▶ [What the task requires] Reproduce, without alteration, the stretch of the items from the line containing "# cars_spawn_and_location_reset.py" through the end of the items.

▶ [Data shown]
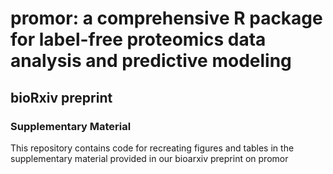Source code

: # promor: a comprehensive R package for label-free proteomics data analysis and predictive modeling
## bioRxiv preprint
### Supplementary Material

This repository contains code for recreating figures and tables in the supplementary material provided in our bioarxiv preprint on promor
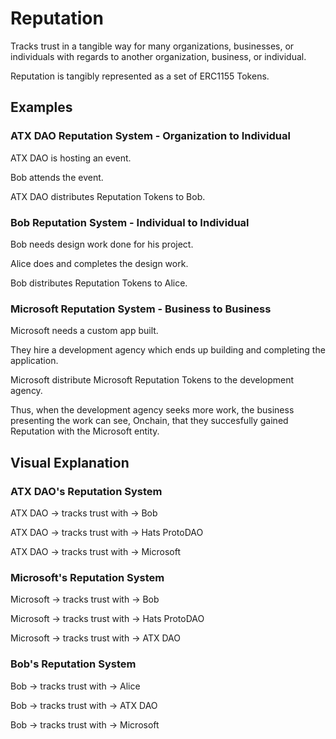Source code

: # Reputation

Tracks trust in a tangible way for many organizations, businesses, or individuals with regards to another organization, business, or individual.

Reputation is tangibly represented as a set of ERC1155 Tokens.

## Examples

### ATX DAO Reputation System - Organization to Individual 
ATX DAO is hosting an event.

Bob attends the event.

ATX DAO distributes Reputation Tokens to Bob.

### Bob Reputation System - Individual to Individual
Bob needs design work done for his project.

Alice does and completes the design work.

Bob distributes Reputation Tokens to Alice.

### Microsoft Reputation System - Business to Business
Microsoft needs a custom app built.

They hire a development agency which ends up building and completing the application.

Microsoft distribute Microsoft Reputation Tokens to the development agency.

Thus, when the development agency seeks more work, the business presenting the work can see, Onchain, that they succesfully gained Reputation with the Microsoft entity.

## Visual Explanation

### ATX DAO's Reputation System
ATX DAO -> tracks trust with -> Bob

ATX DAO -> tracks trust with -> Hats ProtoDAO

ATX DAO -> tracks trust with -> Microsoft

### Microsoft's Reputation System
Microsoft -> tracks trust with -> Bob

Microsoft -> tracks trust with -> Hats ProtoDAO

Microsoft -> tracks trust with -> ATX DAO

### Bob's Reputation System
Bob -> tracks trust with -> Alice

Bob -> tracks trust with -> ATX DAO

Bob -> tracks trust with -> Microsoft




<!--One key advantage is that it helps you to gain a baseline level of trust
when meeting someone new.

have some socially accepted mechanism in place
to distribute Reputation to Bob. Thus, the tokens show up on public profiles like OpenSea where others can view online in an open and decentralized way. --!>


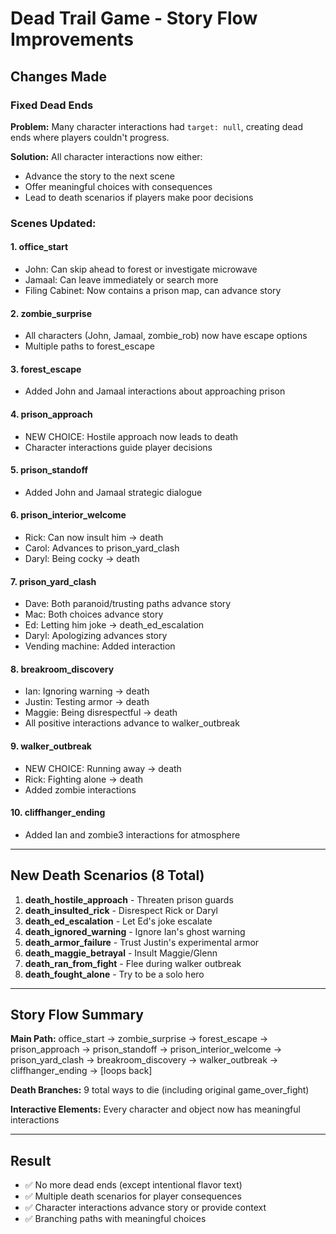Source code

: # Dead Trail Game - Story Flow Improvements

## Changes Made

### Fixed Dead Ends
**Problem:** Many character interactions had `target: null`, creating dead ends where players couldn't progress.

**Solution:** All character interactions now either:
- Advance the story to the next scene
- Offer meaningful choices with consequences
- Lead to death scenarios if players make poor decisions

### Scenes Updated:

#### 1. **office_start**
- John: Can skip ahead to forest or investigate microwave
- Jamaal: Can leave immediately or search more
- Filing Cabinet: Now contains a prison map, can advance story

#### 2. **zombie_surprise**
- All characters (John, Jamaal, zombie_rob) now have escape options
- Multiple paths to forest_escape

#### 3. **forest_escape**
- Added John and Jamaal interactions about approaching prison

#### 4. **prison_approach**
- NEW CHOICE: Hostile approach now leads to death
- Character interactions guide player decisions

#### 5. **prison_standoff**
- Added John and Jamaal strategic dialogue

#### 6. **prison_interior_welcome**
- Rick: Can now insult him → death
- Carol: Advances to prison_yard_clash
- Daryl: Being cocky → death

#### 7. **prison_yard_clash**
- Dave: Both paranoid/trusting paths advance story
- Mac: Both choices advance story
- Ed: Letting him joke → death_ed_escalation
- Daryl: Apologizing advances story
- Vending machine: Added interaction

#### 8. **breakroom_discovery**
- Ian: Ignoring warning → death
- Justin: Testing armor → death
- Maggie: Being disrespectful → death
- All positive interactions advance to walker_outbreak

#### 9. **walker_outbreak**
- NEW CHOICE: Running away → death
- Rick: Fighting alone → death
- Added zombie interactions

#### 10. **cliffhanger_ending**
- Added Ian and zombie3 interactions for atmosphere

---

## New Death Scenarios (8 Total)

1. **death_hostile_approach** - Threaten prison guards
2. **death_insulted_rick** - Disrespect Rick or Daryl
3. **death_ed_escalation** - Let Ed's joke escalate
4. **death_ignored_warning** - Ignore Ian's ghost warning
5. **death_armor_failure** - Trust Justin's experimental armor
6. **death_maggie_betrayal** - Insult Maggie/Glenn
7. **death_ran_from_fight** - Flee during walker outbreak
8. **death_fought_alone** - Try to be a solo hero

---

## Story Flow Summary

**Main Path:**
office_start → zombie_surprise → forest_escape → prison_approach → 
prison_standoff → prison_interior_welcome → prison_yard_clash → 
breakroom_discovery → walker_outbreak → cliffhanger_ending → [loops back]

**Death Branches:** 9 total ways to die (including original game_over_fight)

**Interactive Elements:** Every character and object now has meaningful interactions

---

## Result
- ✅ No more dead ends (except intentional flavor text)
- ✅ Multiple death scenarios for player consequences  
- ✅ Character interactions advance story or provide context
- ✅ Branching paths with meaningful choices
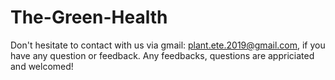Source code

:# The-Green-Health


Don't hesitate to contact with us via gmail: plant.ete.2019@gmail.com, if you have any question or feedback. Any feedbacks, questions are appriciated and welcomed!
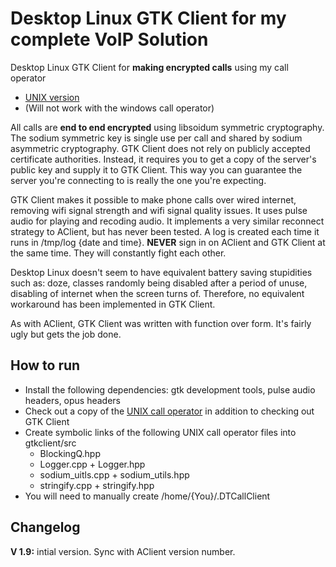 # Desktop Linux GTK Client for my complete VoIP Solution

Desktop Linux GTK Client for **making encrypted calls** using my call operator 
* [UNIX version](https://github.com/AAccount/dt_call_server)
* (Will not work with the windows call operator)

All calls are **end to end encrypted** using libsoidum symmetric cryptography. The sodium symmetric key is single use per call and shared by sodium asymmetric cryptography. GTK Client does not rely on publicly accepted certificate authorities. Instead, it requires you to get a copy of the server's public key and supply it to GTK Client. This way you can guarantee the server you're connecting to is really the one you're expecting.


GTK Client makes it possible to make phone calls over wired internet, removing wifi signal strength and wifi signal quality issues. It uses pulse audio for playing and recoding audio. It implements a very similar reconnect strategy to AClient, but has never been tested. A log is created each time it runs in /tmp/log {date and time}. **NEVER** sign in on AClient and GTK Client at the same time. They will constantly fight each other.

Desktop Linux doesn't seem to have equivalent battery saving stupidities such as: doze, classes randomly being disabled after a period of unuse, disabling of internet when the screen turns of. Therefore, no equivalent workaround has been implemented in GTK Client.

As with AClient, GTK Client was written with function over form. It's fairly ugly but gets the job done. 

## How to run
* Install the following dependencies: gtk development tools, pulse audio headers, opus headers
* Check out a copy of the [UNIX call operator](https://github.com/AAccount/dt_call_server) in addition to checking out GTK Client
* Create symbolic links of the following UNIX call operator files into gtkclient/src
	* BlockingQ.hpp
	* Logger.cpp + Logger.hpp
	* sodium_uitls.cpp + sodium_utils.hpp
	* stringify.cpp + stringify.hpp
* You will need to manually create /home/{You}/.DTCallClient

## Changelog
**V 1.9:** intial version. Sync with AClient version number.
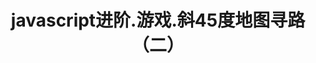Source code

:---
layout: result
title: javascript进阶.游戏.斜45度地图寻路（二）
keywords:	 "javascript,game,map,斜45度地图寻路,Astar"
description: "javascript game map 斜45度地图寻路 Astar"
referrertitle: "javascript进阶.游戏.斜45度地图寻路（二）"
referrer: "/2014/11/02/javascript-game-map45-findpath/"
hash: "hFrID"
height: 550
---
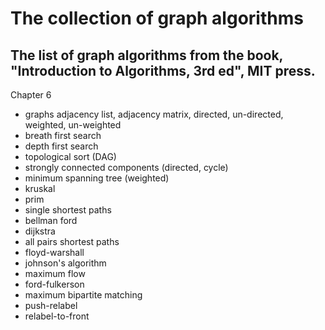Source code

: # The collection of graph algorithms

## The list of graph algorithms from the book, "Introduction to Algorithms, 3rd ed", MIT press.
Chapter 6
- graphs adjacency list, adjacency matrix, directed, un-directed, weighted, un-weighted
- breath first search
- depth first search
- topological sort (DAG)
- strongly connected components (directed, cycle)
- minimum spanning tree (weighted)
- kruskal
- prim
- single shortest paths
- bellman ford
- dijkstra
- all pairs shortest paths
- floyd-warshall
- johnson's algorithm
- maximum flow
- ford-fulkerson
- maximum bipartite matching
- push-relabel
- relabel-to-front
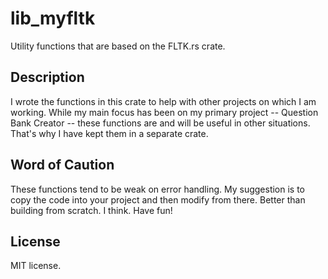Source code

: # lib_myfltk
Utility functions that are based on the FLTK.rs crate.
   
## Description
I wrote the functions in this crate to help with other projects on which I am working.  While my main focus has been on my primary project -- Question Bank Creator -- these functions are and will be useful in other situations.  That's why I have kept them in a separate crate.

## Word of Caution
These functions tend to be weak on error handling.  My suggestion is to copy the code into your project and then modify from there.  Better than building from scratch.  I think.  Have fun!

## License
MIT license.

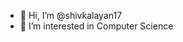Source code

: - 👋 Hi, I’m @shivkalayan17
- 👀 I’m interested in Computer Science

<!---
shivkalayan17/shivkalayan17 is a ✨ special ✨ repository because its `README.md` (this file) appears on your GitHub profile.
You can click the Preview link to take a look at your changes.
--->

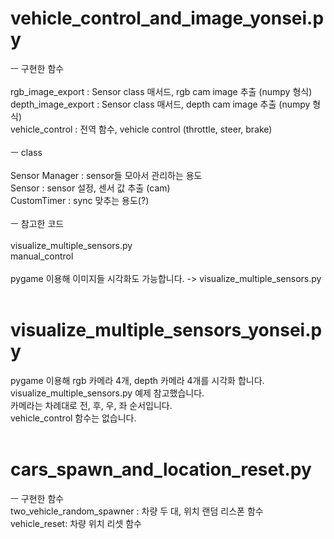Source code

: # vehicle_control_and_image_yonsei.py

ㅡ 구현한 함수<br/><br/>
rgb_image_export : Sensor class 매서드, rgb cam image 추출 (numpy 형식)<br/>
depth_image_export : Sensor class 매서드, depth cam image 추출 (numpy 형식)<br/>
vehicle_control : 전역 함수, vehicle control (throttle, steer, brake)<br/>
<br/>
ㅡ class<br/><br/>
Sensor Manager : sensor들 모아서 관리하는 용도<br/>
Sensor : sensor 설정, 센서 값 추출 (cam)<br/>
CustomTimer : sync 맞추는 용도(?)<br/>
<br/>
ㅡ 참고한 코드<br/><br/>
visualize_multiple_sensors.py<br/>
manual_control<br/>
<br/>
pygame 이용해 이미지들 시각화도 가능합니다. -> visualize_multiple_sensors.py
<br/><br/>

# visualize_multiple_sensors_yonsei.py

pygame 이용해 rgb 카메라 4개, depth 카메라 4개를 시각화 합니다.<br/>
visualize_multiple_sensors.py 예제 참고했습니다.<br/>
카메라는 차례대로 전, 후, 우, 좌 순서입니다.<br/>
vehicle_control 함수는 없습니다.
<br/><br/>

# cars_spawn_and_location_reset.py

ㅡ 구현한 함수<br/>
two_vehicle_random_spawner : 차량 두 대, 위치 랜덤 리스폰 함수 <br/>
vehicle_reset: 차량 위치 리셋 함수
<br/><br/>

▶ [Answer section]
# cars_spawn_and_location_reset.py

ㅡ 구현한 함수<br/>
two_vehicle_random_spawner : 차량 두 대, 위치 랜덤 리스폰 함수 <br/>
vehicle_reset: 차량 위치 리셋 함수
<br/><br/>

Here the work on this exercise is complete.